Originally Posted by mejunkhound

I've only read the first few posts (up to pump and dump) and the last few.

Folks are greatly exagerating the amount of coaxial tube in tube evaporator needed for HP operation. The tube in tube when you are BOILING the refrigerant with water has a very high thermal transfer ratio.

I have 85 feet (only eighty five!)of 3/4 Cu water pipe inside 1-1/4 PVC water pipe, with a 9 GPM flow and 56F water intake. The high Reynolds number of the water in the annular space give a high thermal transfer. The 85 ft is comprised of 2 ea straight runs.

Have a 4T scroll compressor with R22 (R290 just as good) driving a 7.5T surplus condenser thru txv but charged for subcool so a few ounces of refrigerant pooled in the bottom of the condenser as a receiver.

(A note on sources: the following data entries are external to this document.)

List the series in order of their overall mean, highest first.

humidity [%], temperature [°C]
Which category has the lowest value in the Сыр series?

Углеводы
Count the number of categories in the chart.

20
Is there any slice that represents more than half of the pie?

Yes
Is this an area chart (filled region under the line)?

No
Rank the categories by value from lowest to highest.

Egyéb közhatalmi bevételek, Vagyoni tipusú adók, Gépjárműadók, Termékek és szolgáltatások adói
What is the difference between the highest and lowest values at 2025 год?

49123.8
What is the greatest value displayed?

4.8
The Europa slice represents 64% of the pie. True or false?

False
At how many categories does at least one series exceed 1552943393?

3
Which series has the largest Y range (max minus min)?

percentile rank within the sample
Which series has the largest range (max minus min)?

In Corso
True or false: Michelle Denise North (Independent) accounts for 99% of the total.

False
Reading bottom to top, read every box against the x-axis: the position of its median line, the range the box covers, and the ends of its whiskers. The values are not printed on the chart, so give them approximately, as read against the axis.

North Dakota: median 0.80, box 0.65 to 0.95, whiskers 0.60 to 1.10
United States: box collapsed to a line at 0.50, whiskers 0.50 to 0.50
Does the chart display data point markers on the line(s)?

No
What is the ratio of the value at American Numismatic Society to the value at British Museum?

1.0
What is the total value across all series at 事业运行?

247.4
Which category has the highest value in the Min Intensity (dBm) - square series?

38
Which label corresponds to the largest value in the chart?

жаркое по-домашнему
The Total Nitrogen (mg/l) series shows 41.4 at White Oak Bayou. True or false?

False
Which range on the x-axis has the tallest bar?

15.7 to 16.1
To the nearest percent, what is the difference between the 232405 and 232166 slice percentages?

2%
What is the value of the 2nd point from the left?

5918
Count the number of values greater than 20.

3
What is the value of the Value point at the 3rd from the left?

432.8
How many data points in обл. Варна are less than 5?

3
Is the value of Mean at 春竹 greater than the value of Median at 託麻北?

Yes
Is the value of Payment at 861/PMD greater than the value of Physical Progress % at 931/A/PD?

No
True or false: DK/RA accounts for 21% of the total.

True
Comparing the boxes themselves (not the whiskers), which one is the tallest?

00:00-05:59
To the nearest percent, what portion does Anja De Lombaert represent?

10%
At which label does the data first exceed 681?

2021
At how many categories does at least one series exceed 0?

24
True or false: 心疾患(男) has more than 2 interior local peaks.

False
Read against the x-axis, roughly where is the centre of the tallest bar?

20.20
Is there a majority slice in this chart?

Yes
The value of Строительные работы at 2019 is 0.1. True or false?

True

I get 59,000 BTU/ hour out of this setup for 69F DB air inlet temp, and COP is 5.2 (not counting water pumping).

Think I may have put more info in another thread a couple of years ago, cannot find though.

BTW, I used old surplus water pipe for the evaporator, cleaned it with ferric chloride inside for a day then 1 hour rinse, and suction line filter - no problems last 5 or so years since built.

That is one of the advantages of a pump and dump or recirculating loop system: Your primary heat water-to-refrigerant heat exchangers are much smaller. The best coax exchangers use corrugated tubes for the refrigerant side, and are almost as small as brazed plate exchangers. You either dump the waste water or have a secondary loop to gain or lose heat through.

These primary hx's need a water pressure source and shutoff control method to operate. Usually, this means a pump is needed, which adds initial equipment cost and perpetual power draw to the system. Some members have rigged thermosiphons to their rigs in order to eliminate the pumping requirements (heat pump water heaters/pool heaters) with resounding success. These rigs take a larger mass of water in direct contact with the tubing to transfer the heat through for the same efficiency and capacity as a forced-flow heat exchanger. The larger vessel and the added copper is comparable in price to the cost of a pump, but then there is no pump power draw to drag down efficiency and add running cost to the unit.

With the straight dx setup, there is no massive fluid flow to move the heat in or out through the pipe wall. The copper can conduct heat like crazy, but a heat gradient builds up between the ground and the copper that flows quite slowly. If there was a cheap material to use for a heat exchanger loop that could handle the pressure and was as noble as copper in the ground conditions, we could use it. Heat transfer ability is not as important; some companies have experimented with nylon and such for the outdoor loop with heat transfer figures close to that of copper pipe or tube. But copper pipe has proven itself to be durable, reliable, and not that expensive, so we use it.